_What you are asked to do_: Determine how many lines in the rows below contain the string "Flusso", treating uppercase and lowercase letters as different. Reply with only that number.

_Data records_:

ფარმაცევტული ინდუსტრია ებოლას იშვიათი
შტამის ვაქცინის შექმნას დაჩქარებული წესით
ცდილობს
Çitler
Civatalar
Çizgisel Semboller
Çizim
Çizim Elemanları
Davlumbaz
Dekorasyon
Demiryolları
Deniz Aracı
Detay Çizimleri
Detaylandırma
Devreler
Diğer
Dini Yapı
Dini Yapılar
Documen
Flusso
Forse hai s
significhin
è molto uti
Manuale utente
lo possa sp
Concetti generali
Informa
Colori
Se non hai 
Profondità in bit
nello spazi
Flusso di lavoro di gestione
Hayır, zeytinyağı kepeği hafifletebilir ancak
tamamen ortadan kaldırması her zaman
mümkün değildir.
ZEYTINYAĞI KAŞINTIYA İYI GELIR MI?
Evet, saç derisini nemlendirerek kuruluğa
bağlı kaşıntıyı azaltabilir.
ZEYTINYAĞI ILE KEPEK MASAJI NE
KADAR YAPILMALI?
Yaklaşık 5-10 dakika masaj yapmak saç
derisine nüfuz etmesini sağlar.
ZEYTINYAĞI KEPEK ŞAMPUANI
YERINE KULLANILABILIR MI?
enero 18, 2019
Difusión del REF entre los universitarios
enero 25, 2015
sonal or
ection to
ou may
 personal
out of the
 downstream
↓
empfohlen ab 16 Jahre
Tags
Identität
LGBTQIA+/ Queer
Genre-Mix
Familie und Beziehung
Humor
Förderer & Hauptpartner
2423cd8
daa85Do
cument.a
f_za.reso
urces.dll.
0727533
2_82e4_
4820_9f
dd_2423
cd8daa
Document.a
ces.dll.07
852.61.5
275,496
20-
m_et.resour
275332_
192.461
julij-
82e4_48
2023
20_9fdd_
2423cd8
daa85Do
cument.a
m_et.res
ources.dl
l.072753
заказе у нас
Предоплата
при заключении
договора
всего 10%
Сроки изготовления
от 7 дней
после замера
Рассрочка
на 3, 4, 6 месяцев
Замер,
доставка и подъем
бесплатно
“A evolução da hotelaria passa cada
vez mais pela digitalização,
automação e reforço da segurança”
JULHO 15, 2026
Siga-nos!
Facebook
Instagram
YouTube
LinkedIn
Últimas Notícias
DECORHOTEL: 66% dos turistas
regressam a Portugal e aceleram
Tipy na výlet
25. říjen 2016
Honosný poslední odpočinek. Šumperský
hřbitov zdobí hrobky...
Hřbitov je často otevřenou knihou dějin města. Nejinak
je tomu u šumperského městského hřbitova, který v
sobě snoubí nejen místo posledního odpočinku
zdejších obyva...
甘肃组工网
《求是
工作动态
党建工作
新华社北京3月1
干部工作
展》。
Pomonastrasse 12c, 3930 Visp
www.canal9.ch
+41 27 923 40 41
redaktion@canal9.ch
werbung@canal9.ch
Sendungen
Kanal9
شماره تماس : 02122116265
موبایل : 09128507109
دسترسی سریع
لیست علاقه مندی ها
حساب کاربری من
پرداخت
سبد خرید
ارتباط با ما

_Written solution_: 2